## Data extract:
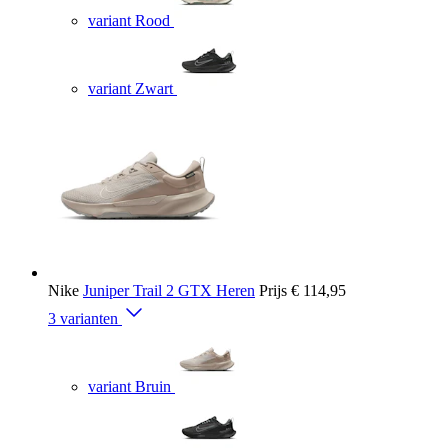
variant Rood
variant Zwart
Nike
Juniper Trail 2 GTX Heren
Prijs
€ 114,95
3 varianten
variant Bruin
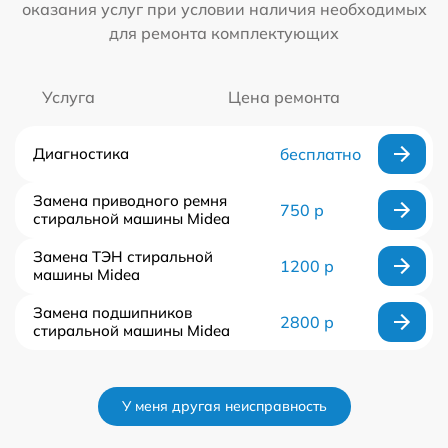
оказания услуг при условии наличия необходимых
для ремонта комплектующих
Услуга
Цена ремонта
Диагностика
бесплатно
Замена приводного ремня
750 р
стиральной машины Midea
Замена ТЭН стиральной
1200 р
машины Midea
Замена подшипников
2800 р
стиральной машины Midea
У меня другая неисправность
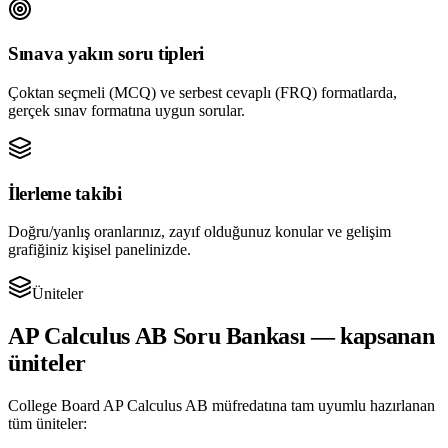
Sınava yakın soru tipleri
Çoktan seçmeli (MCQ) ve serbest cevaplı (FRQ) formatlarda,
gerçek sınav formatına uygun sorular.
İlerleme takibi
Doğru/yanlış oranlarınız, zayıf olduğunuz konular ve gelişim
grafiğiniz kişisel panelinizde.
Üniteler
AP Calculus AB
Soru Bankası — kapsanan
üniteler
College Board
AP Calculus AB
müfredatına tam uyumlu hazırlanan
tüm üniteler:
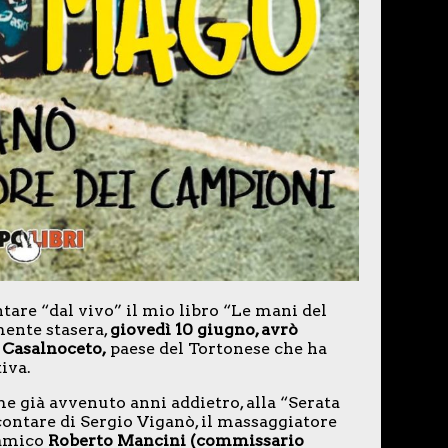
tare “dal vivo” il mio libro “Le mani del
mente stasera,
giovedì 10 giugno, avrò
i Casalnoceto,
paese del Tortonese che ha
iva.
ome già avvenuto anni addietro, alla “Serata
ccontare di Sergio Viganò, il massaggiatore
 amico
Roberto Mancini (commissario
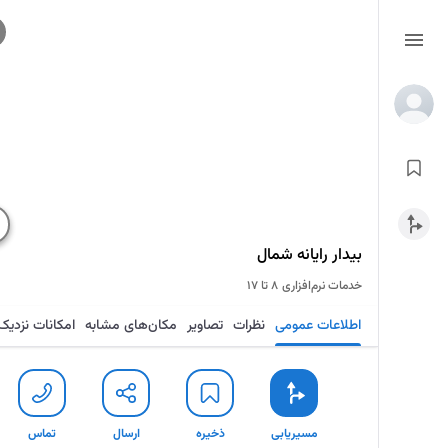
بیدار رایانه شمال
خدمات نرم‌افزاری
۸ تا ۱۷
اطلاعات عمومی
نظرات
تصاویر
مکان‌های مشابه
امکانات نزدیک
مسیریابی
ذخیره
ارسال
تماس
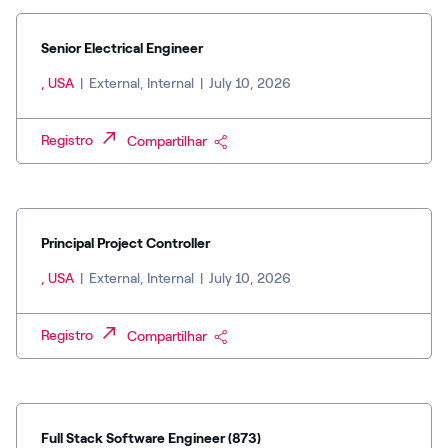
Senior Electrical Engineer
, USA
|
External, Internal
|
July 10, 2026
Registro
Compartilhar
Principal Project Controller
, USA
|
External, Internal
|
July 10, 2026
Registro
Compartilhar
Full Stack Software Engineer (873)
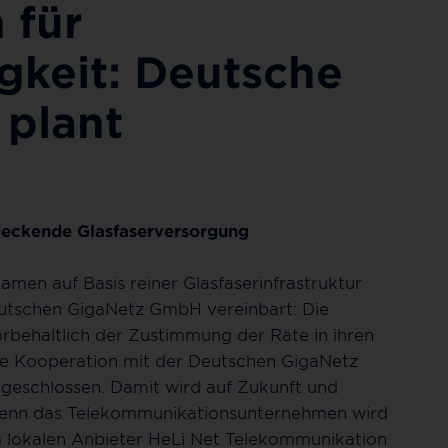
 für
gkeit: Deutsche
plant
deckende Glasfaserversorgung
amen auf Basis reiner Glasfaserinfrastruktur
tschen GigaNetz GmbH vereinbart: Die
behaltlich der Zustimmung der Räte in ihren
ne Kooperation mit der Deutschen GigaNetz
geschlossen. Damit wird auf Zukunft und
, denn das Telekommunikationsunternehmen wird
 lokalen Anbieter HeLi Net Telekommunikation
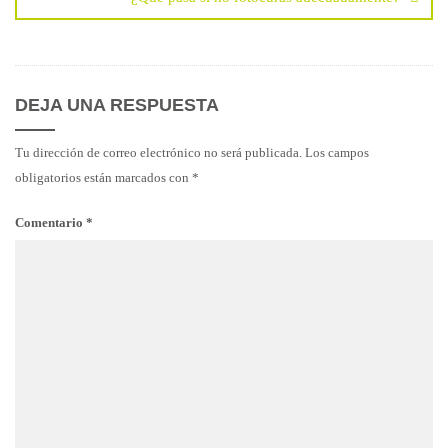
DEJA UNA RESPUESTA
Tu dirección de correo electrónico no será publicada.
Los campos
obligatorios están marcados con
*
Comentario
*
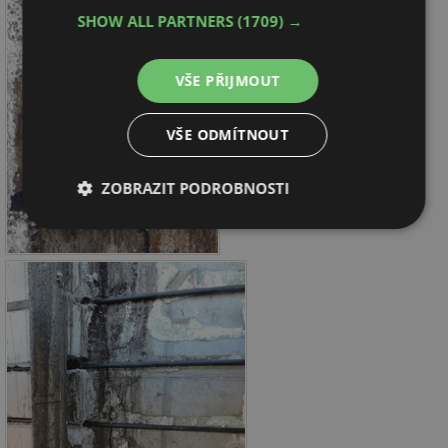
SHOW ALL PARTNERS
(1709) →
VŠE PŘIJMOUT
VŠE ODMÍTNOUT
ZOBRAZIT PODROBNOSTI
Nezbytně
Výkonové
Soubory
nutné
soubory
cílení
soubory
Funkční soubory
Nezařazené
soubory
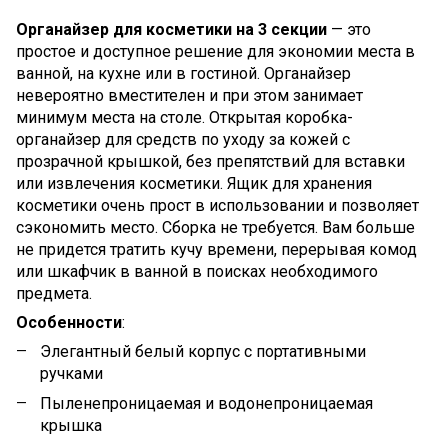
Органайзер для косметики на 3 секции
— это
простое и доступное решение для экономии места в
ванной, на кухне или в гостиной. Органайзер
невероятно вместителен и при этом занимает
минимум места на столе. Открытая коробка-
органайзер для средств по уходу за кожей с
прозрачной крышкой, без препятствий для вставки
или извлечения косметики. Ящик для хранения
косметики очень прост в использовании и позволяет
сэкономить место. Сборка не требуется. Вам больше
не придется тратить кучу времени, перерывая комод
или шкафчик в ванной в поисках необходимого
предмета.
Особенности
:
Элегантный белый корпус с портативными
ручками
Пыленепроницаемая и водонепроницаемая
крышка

## What is needed:
Arrange the listing, from its first line through the line that contains "У меня другая неисправность", as a Markdown table with the columns Row and Line, numbering each line and omitting blank lines and pictures.

## Solved problem:
| Row | Line |
|---|---|
| 1 | variant Rood |
| 2 | variant Zwart |
| 3 | Nike |
| 4 | Juniper Trail 2 GTX Heren |
| 5 | Prijs |
| 6 | € 114,95 |
| 7 | 3 varianten |
| 8 | variant Bruin |
| 9 | оказания услуг при условии наличия необходимых |
| 10 | для ремонта комплектующих |
| 11 | Услуга |
| 12 | Цена ремонта |
| 13 | Диагностика |
| 14 | бесплатно |
| 15 | Замена приводного ремня |
| 16 | 750 р |
| 17 | стиральной машины Midea |
| 18 | Замена ТЭН стиральной |
| 19 | 1200 р |
| 20 | машины Midea |
| 21 | Замена подшипников |
| 22 | 2800 р |
| 23 | стиральной машины Midea |
| 24 | У меня другая неисправность |